Why four drugs? If only one drug is given, what ends up happening is that all the bacteria sensitive to that drug are killed and three months later, the patient will be infected with progeny of the bacteria that were resistant to that particular drug. Rifampicin and isoniazid are bactericidal agents that kill the bacteria, pyrizinamide acts well against the intracellular bacteria which are dormant inside macrophages and other cells, and ethambutol is a bacteriostatic agent that inhibits bacterial proliferation while the other drugs kill off the TB. Rifampin is the drug that gives the best "sterilization"; this means that it will kill dormant bacteria very well in order to lower the number of relapses after a successful treatment.
The World Health Organization (WHO) currently recommends DOTS or Directly Observed Treatment, Short-course. The mainstay of this is the DOT or Directly Observed Treatment portion which involves health care workers directly monitoring tuberculosis patients actually swallowing their anti-tuberculous therapy for at least the first two months of treatment. Treatment with properly implemented DOTS has a success rate exceeding 95% and prevents the emergence of further multi-drug resistant strains of tuberculosis.

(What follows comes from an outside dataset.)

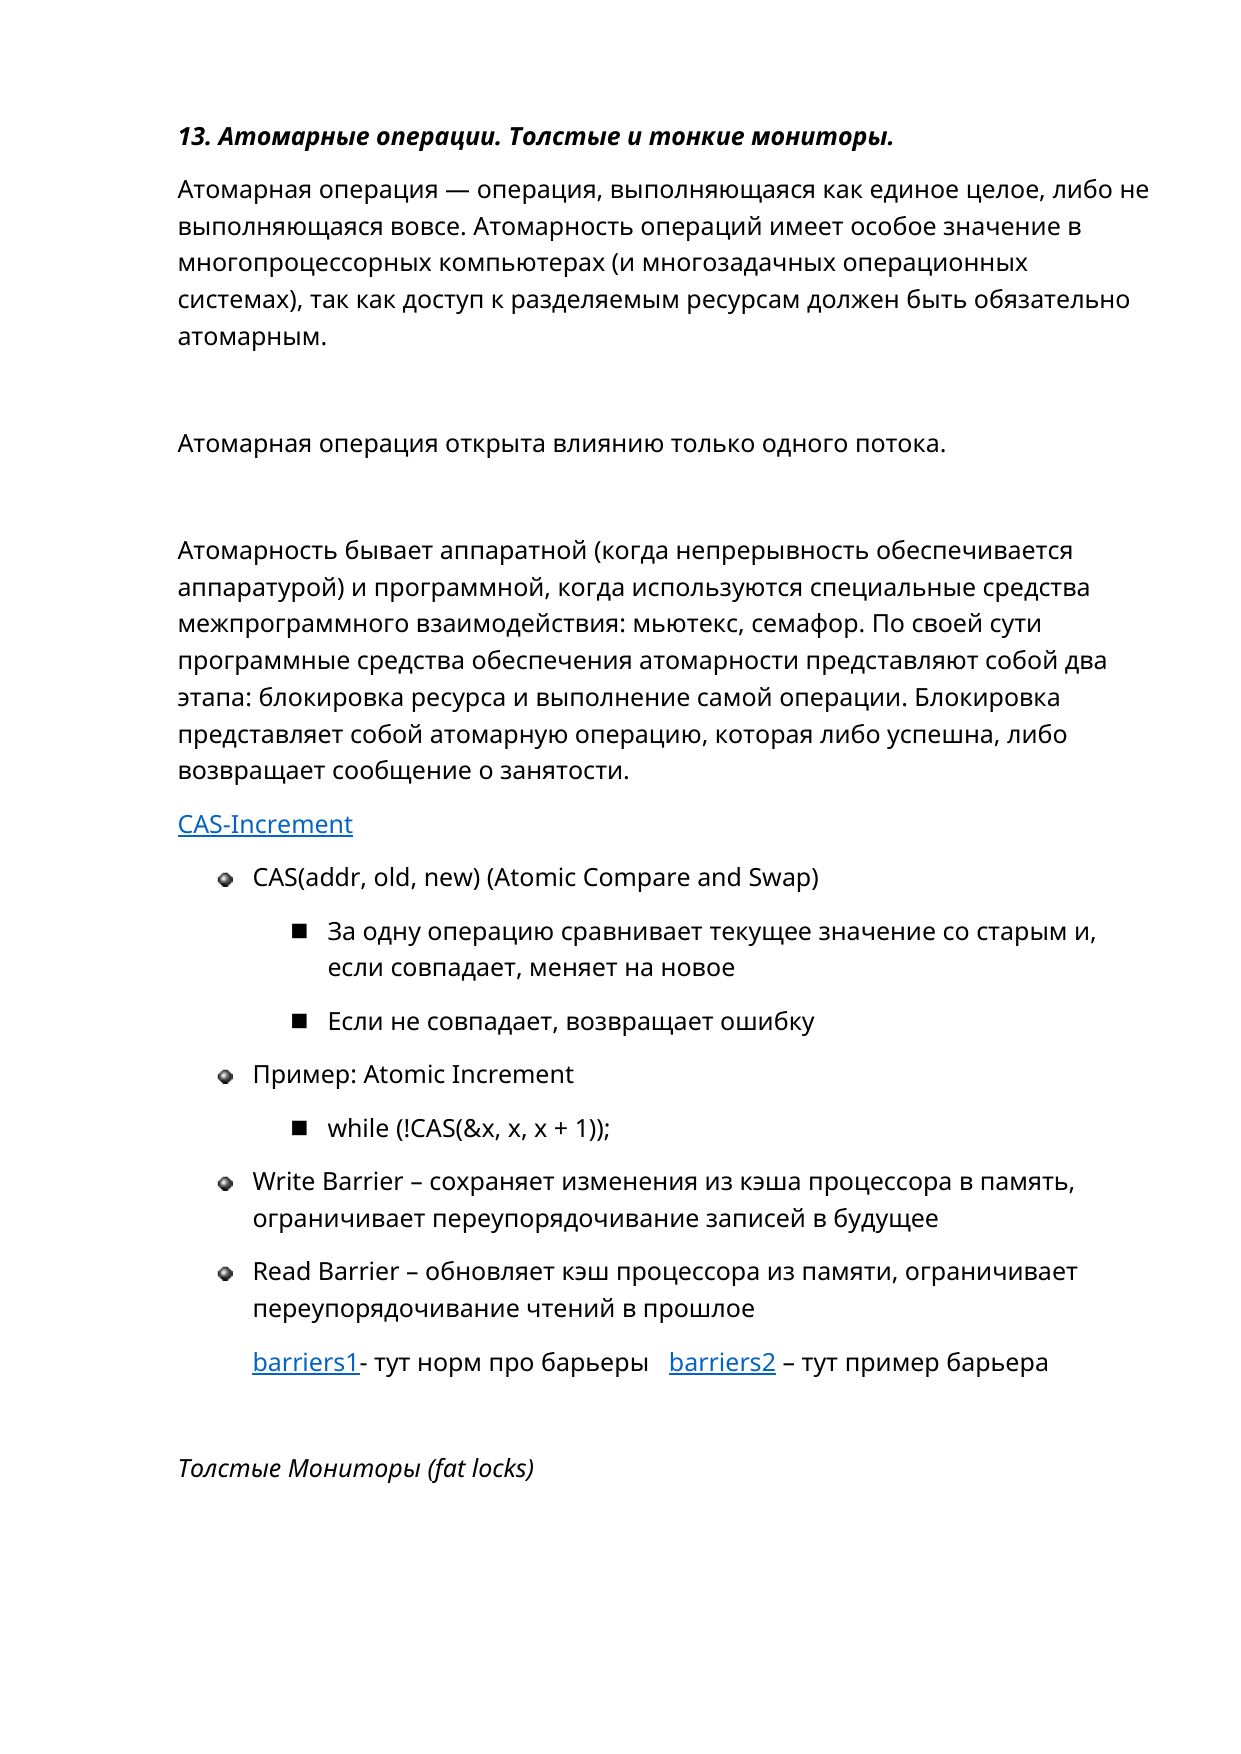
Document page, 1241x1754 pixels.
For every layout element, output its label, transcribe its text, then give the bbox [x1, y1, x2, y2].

Streptomycin is used if the initial 4-drug therapy fails, often in conjunction with other second-line drugs such as capreomycin, cycloserine, new macrolides, quinolones, and protionamide. Streptomycin and capreomycin are not available as oral medications and must be injected.
Adverse drug reactions are expected in 20-25% of patients but only 5% of all patients will have a severe enough reaction to warrant a change in their drug regimen. Hepatic damage is the most significant of the drug reactions.
Supervised therapy, in which the patient's continued use of their prescribed medication is ensured by direct observation, has a cure rate of about 98%.
BCG immunization gives the receiver between 50% to 80% resistance to TB. In tropical areas where the incidence of atypical mycobacteria is high (exposure to non-TB mycobacteria gives some protection against TB), the effectiveness of BCGs is much lower than in areas where mycobacteria are much less prevalent. Infected people have a 10% chance to get active TB. Usually INH-prophylaxis is advised to people with positive mantoux (skin) tests. After taking six months of INH, the chance to get active TB is lowered to about 3%.
Before a BCG vaccination is given, a Heaf test (see Mantoux test) is often performed to determine whether a subject is already immune to TB. A Heaf test is also commonly used to determine whether someone already has TB, but the BCG vaccine is not effective in people who are suffering from the disease at the time of vaccination. In the United Kingdom, children aged 10-14 are typically immunized during school.